Планировка дворца была типичной, можно было не опасаться того, что заблудится в его лабиринтах. Ее мать всегда твердила: когда тебя пронзит стрела Криспиды, бери удачу в свои руки и не беги от ее благодати. Грани между «правильно» и «неправильно» в ее родной империи были размыты, можно было даже сказать, что в отношении мужчин их не существовало вовсе. После заключения соглашений Аларикс перестал быть врагом Атланты, впрочем, не так уж долго он им и пробыл. Латима сделала шаг к двери и вздрогнула от неожиданности, когда ее створки медленно распахнулись. Пламя факелов заметалось от ветра, по стенам пробежали причудливые тени, а сердце девушки замерло, перед тем как рухнуть к ногам от очередной беспощадной стрелы Криспиды.

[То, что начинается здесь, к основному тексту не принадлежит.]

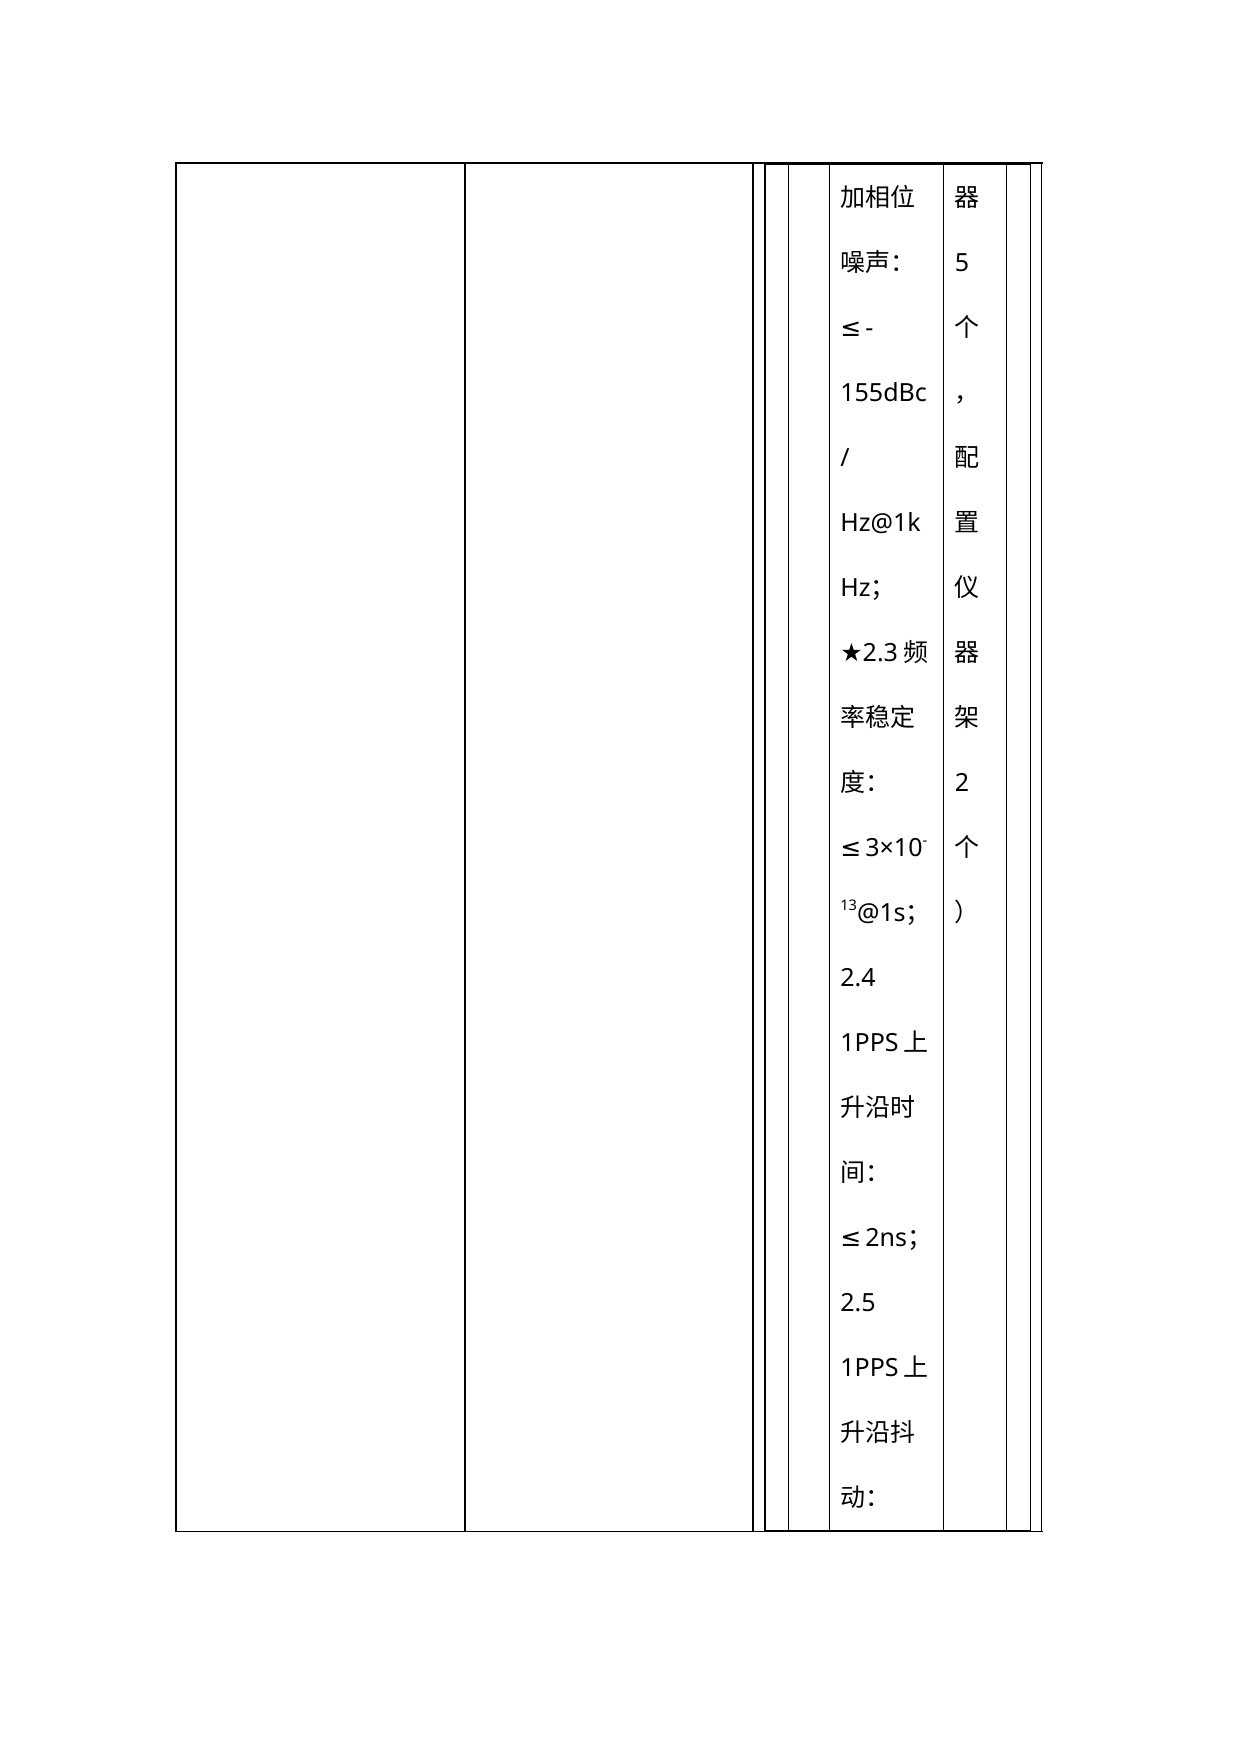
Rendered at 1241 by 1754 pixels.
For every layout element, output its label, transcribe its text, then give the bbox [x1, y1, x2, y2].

table_cell [754, 164, 764, 1531]
table_cell [789, 165, 829, 1530]
table_cell [944, 165, 1006, 1530]
table_cell 1 [177, 164, 464, 1531]
table_cell [466, 164, 752, 1531]
table_cell [766, 165, 788, 1530]
table_cell [1007, 165, 1030, 1530]
table_cell [830, 165, 943, 1530]
table_cell [1031, 164, 1041, 1531]
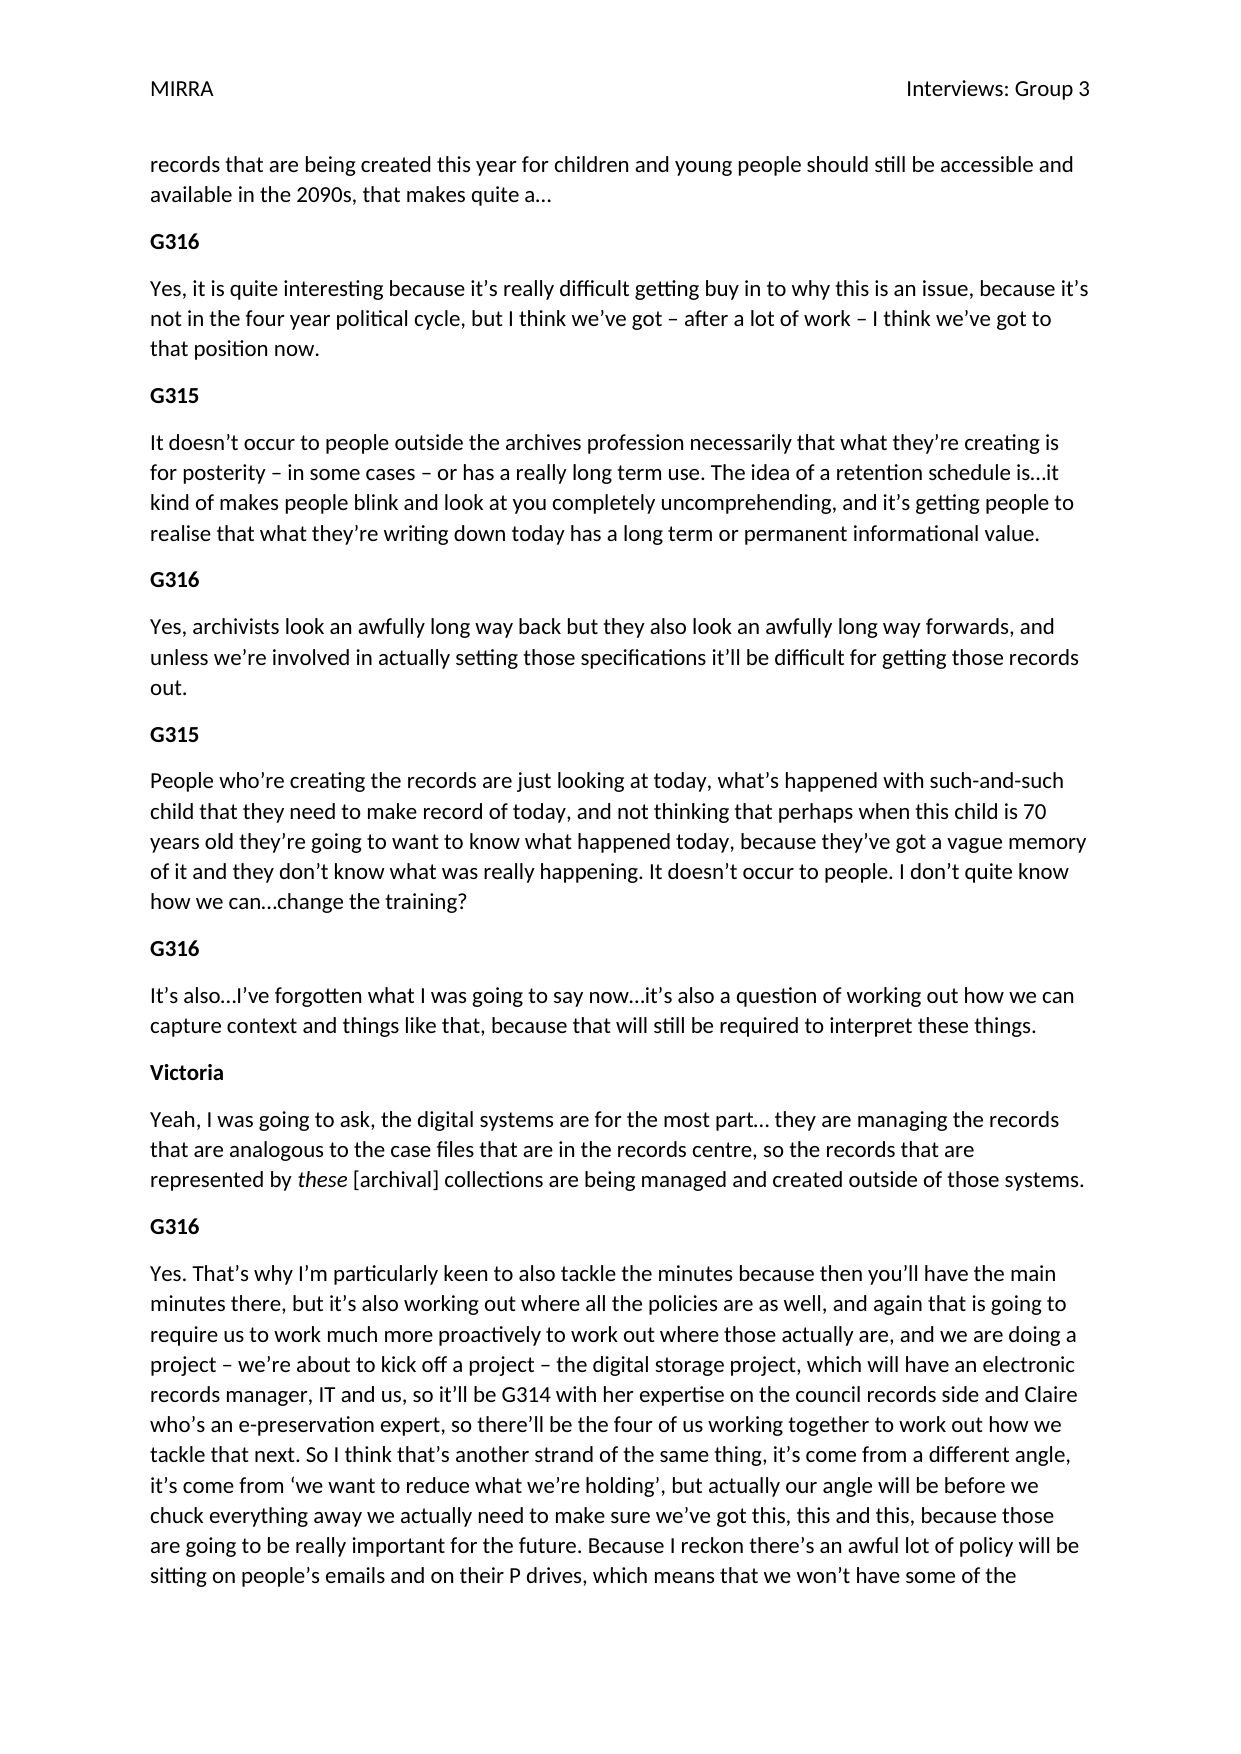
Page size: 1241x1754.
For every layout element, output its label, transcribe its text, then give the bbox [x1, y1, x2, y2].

В полумраке высокая фигура Аларикса казалась еще более внушительной и рельефной в отсветах ласкового огня. На нем не было золоченых лат, и впервые Латима видела его обнаженным по пояс. Это было настолько завораживающе, что она не могла и слова молвить, наблюдая за его грациозным приближением. Он был похож на готовящегося к прыжку хищника, который загнал свою жертву в угол и теперь никуда не торопился. Лучезарная понимала, что должна сыграть на опережение, не позволив мужскому диктату начать игру первым, но не сдвинулась с места. Она молчала даже тогда, когда сильные пальцы воина-императора сжали ее подбородок, вынуждая посмотреть в глаза. Она не отвела взгляд — впервые смотрела в глаза мужчине не как перед кровавым поединком не на жизнь, а на смерть. Никто ранее не удостаивался подобного — она никогда не горела желанием смотреть в глаза своим любовникам, но сейчас тонула в этих айсбергах, подсвеченных огнем, ощущая, как горячая лава ненасытного желания вытесняет кровь, овладевая ее телом. Рука Аларикса дернула завязки темного плаща, и черный шелк скользнул к ногам девушки невесомым облаком.

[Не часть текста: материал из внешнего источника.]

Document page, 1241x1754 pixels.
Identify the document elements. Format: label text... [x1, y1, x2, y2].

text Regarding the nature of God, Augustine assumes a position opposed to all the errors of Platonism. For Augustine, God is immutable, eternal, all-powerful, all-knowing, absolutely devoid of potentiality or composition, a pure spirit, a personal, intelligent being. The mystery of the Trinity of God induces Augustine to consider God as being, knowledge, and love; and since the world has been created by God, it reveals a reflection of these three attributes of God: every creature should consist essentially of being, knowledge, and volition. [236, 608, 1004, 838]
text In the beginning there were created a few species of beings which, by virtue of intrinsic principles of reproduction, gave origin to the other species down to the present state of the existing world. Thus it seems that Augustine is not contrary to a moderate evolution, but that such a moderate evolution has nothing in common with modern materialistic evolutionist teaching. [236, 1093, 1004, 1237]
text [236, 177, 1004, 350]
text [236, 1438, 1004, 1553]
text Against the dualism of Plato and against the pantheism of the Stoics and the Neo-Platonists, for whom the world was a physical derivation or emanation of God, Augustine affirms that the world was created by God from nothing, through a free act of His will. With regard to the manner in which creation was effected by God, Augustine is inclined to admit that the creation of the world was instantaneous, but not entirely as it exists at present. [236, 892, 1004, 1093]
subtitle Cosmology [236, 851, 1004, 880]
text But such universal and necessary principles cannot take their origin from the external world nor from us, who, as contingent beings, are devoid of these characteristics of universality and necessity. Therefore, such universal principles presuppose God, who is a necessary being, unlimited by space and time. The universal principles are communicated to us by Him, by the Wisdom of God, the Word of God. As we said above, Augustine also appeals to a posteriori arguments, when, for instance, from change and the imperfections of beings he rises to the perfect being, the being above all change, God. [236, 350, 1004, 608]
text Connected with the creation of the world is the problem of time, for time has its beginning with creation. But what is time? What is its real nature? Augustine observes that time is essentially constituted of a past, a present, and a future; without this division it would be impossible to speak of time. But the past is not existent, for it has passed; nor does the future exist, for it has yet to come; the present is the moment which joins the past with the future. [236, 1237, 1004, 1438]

Глаза мужчины потемнели, когда он увидел ее обнаженное тело, лишая контроля, возрождая в глубине сердца пожар страстного безумия. Губы накрыли ее рот, ладони сжали тонкую талию до приятной боли, когда он без малейшего усилия со своей стороны поднял девушку в воздух, словно невесомую пушинку. Он оторвался от ее губ и склонился к высоким холмикам груди — Латима зарычала от боли, смешанной с разрядами острого удовольствия, когда зубы мужчины вонзились в податливую плоть. Злорадная улыбка исказила губы девушки, и она подняла колено, впечатав его между ног желанного захватчика.

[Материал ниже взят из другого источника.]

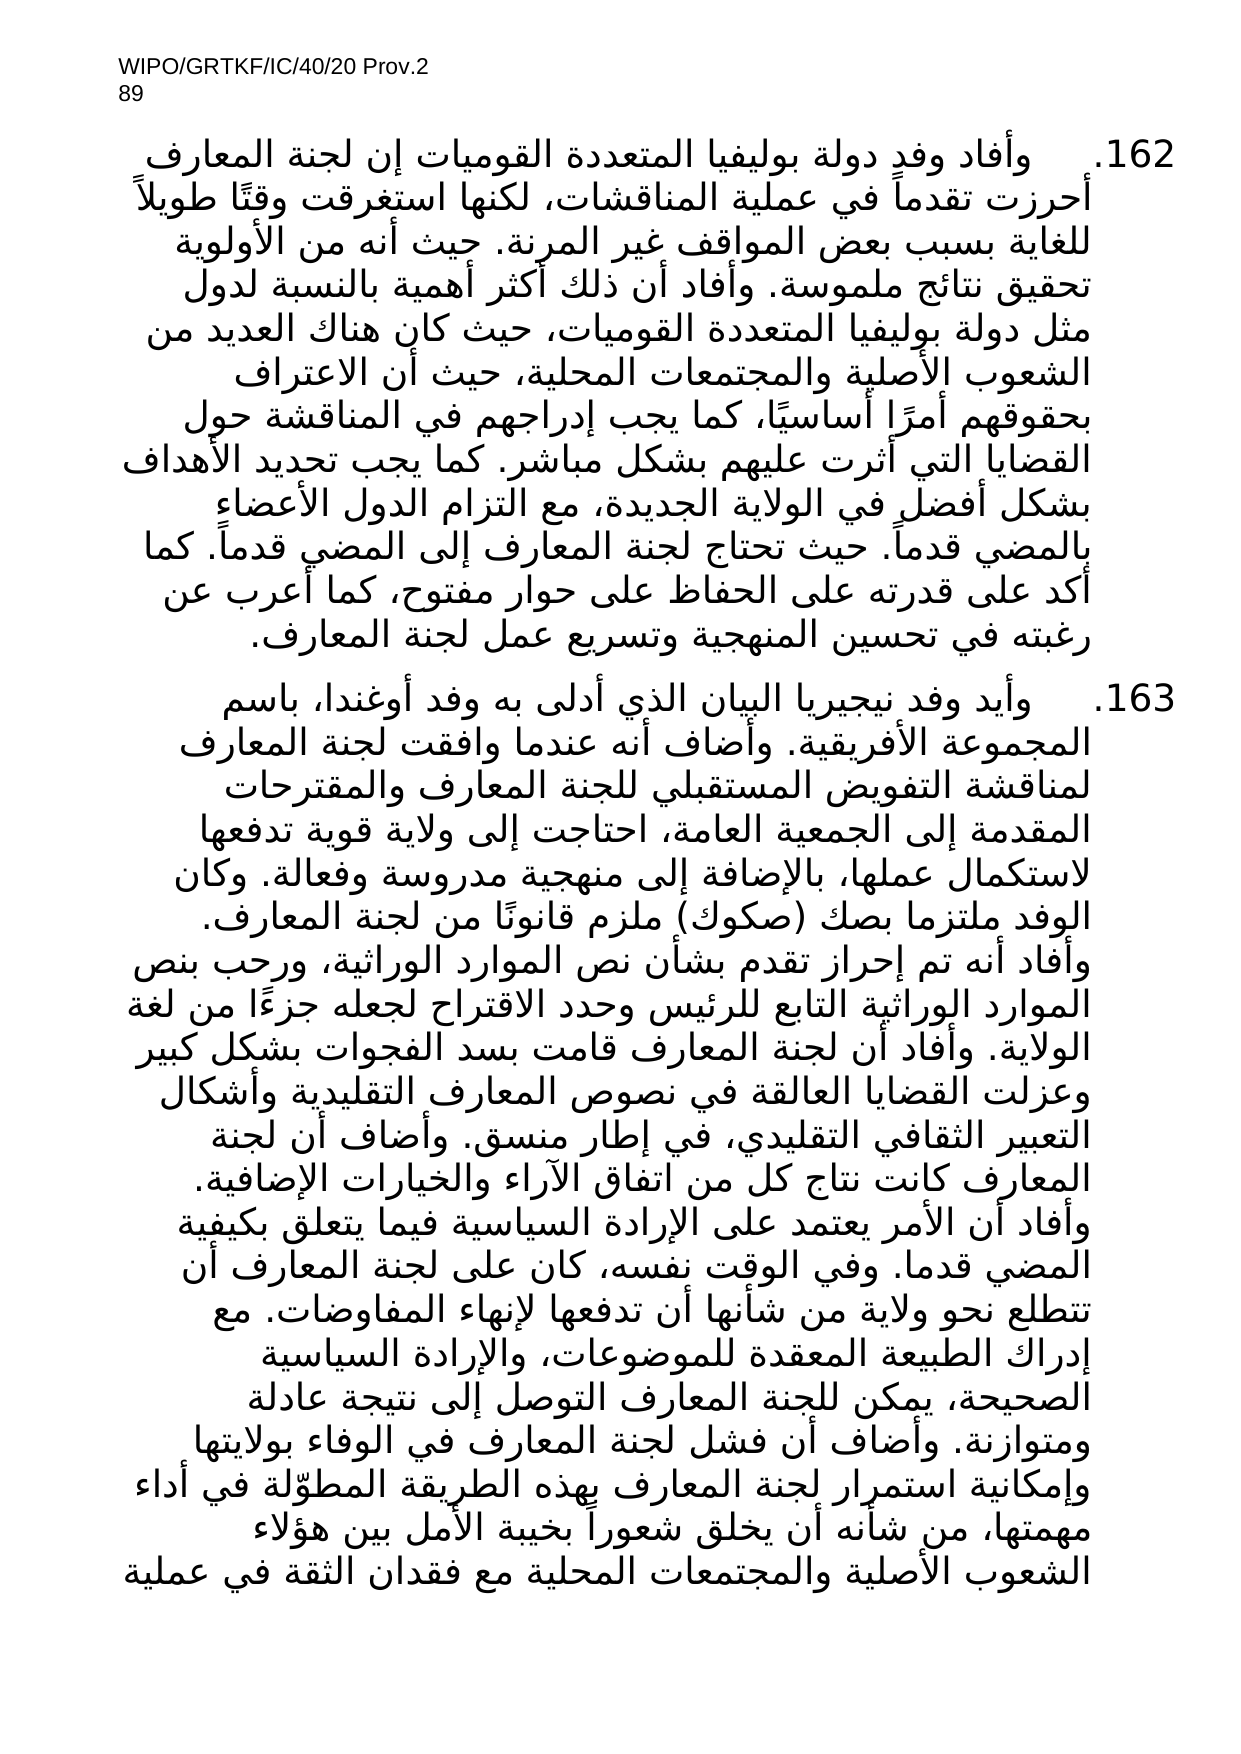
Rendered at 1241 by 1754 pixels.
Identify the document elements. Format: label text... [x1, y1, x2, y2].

text وأفاد وفد دولة بوليفيا المتعددة القوميات إن لجنة المعارف أحرزت تقدماً في عملية المناقشات، لكنها استغرقت وقتًا طويلاً للغاية بسبب بعض المواقف غير المرنة. حيث أنه من الأولوية تحقيق نتائج ملموسة. وأفاد أن ذلك أكثر أهمية بالنسبة لدول مثل دولة بوليفيا المتعددة القوميات، حيث كان هناك العديد من الشعوب الأصلية والمجتمعات المحلية، حيث أن الاعتراف بحقوقهم أمرًا أساسيًا، كما يجب إدراجهم في المناقشة حول القضايا التي أثرت عليهم بشكل مباشر. كما يجب تحديد الأهداف بشكل أفضل في الولاية الجديدة، مع التزام الدول الأعضاء بالمضي قدماً. حيث تحتاج لجنة المعارف إلى المضي قدماً. كما أكد على قدرته على الحفاظ على حوار مفتوح، كما أعرب عن رغبته في تحسين المنهجية وتسريع عمل لجنة المعارف. [118, 132, 1092, 656]
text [118, 677, 1092, 1593]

— Сука! — прохрипел Аларикс, и его руки на ее талии разжались. С гортанным смехом Латима отпрыгнула в сторону, приземлившись на вытянутые руки, и насмешливо подняла брови вверх. В мужчину вселился зверь, она видела это в его почерневших глазах даже в полумраке. Неистовый, опасный, возбужденный и такой желанный зверь. В два шага воин преодолел разделяющее их расстояние, но Латима выпрямилась во весь рост и, обхватив руками его плечи, подпрыгнула, обвивая ногами торс Фланигуса. Язычок пробежался по губам мужчины перед тем, как проникнуть внутрь и загасить агрессию жарким поцелуем. Он подчинился нажиму ее языка в глубине своего рта, и Лучезарная безошибочно считала запредельную мощь его желания. Жесткие губы терзали ее, растирая в кровь, но страсть бурлила, унося в запредельные дали, прогоняя прочь все мысли. Ладонь Аларикса вцепилась в ее волосы, натянув до боли.